Program

Mellon/ACLS Dissertation Completion Fellowships, 2019

Project

Routes of Race: Migration between Ottoman Syria, Mandate Lebanon, and the United States, 1881-1945

Department

American Studies

Abstract

“Routes of Race” examines the multiple routes migrants from Ottoman Syria took to and through North America in the first half of the twentieth century. Using archival sources from France, Lebanon, and the United States, it analyzes the encounters between peoples from Syria and power structures along their itineraries, and the ways these confrontations produced competing racial, gender, and class formations. French, US, and Ottoman state and non-state actors had stakes in this traveling population, and asserted control over them during their transit. As these powers drew the global color line, Syrian migrants both disrupted and helped shape it through their mobility. This project shows that processes of migration—tickets, borders, transit zones—reveal the inner workings of race, empire, and capital.
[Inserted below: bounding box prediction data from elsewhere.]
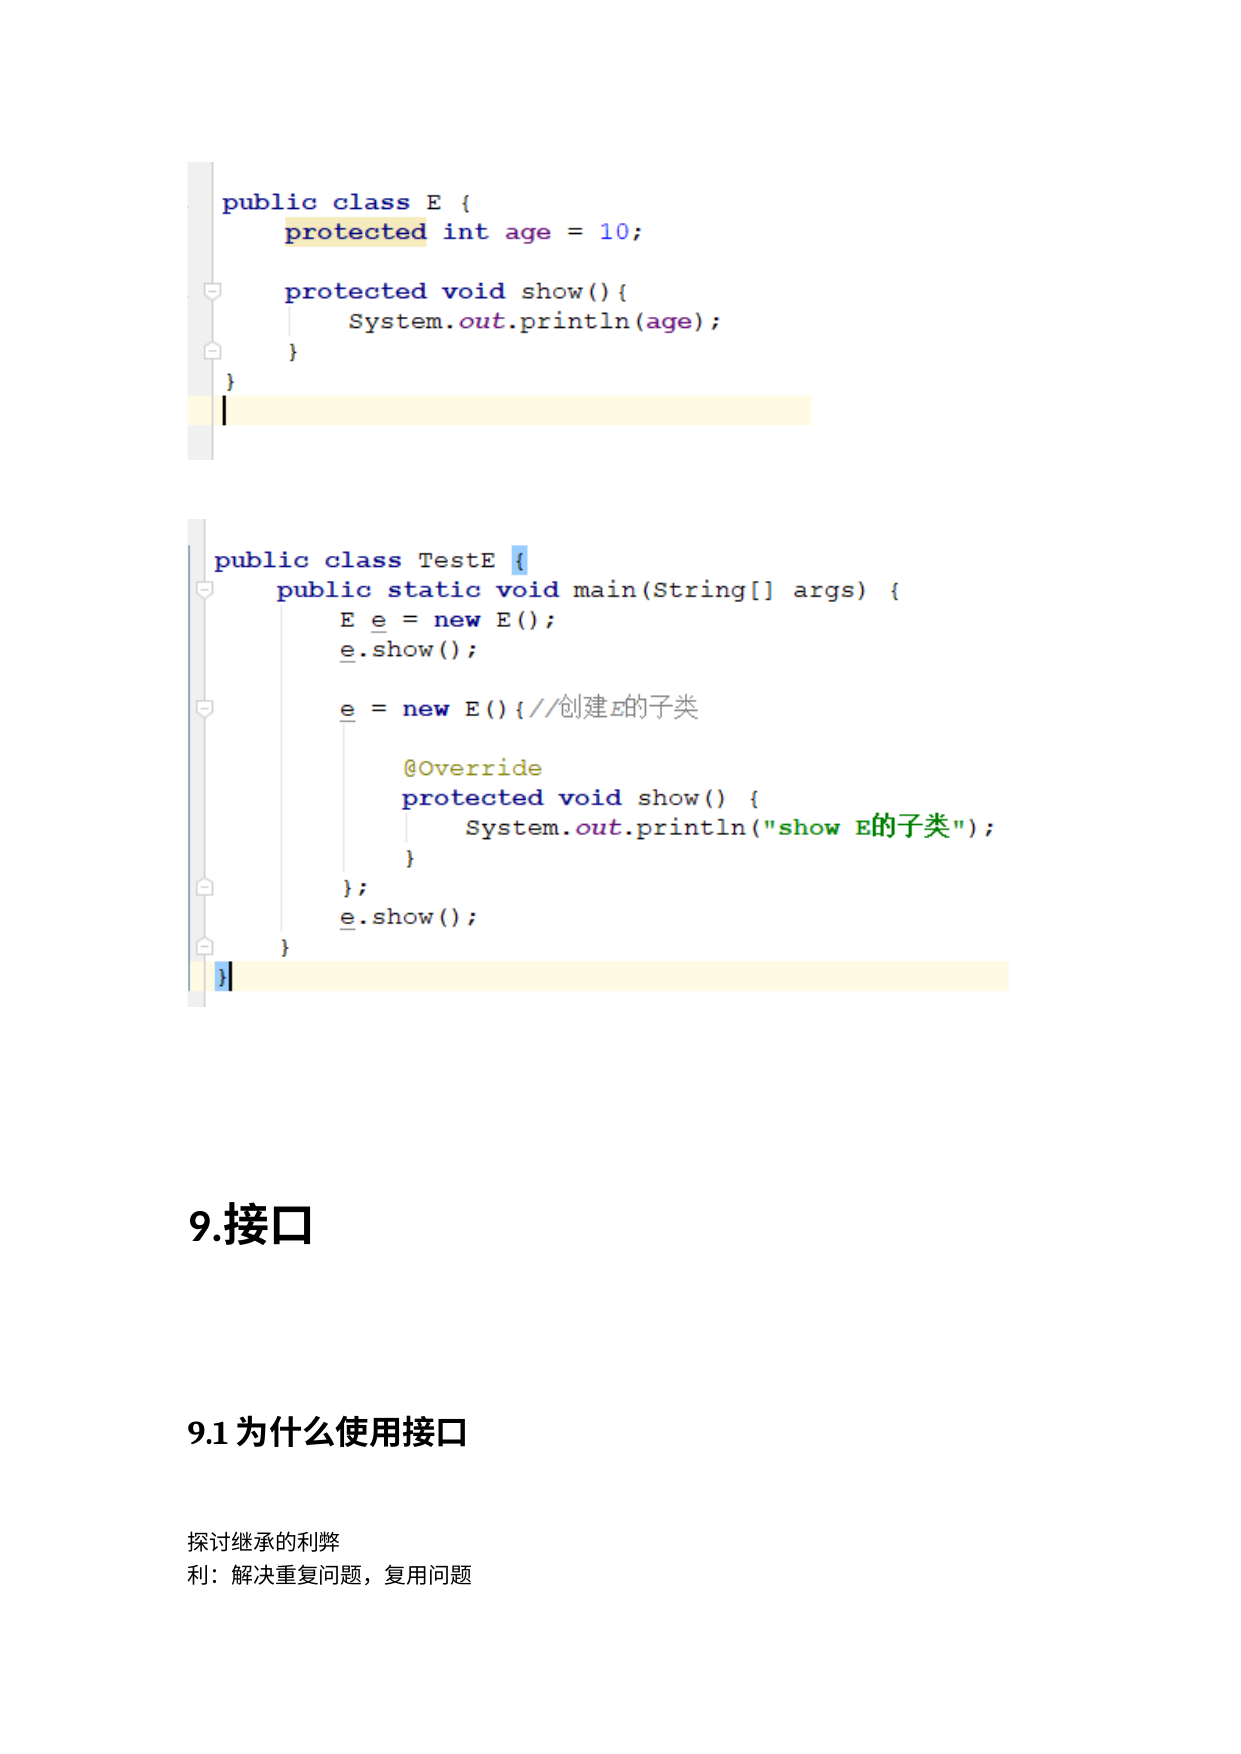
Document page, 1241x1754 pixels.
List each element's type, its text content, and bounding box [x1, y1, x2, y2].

subtitle 9.接口 [187, 1172, 1053, 1270]
text 探讨继承的利弊 [187, 1525, 1053, 1557]
subtitle 9.1 为什么使用接口 [187, 1398, 1053, 1463]
picture [187, 519, 1009, 1007]
text 利：解决重复问题，复用问题 [187, 1557, 1053, 1590]
picture [187, 162, 812, 460]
Sitting at the intersection of ethnic studies and transnational history, this study stresses mobility as a key process of racial formation.

Program

ACLS Fellowship Program, 2024

Project

Race in Transit: Mobilities between Greater Syria and US Empire

Named Award

ACLS/Marwan M. and Ute Kraidy Centennial Fellowship in the Study of the Arab World and Latin America

Department

Women and Gender Studies

Abstract

"Race in Transit: Mobilities between Greater Syria and US Empire” follows the itineraries of migrants from Ottoman Syria through Beirut, Marseille, the US-Mexico Borderlands, US-occupied Philippines, and the United States to examine how transnational patriarchy forged the global color line, and mobility’s central role in the construction of race, sexuality, and gender. Asserting that racial and gendered formations are a relational, site-specific, and incomplete projects, I argue that gendered and classed differences in Ottoman Syria were exacerbated by the transit of migrants through multiple empires. Christian Syrian men were able to align with an emerging transnational patriarchy and used their position to police poor Syrian women in transit. Gendered and class differences became racialized in unstable ways as migrants encountered the emerging multi-sited US empire. While legally classified as white in the United States, at its borders Syrians were fashioned as “desirable” or “undesirable” for entry based on their relations to transnational patriarchy and their experience in global transit. Their experiences reveal the messy relations between local and global constructions of race and transnational patriarchy and the consequence for migrants who straddle racial categories.